The researchers, using data on 7,895 previously identified craters and 1,411 dated craters, were able to apply machine learning to train a deep neural network. With information from China’s first and second lunar orbits – Chang’e 1 and Chang’e 2 – the network identified 109,956 new craters. The two unmanned spacecraft were launched in 2007 and 2010 respectively.
“Impact craters are the most diagnostic features of the moon’s surface. This is in stark contrast to the Earth’s surface. It is very difficult to trace the Earth’s history of being affected by asteroids and comets over the last 4 billion years,” Chen Yang, from the College of Earth Sciences at Jilin University and the Key Laboratory of Lunar and Deep Space Exploration at the Chinese Academy of Sciences.

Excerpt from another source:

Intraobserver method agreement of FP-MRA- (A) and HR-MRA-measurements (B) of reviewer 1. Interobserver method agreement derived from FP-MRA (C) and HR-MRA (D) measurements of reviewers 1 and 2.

“Earth and the moon have been affected by the same impact population over time, but large lunar craters have experienced limited degradation over billions of years. Therefore, lunar craters can track the evolution of the Earth,” she said via email.
The craters on the moon lack water, an atmosphere and tectonic plate activity – three forces that erode the earth’s surface, meaning that all but the latest meteor impacts are not visible.
This latest study is not the first to implement machine learning to detect lunar craters, said Mohamad Ali-Dib of the Institute for Research on Exoplanets at the University of Montreal.
“Machine learning can be used to detect craters on the moon,” he said via email. Craters are “a window into the dynamic history of the solar system.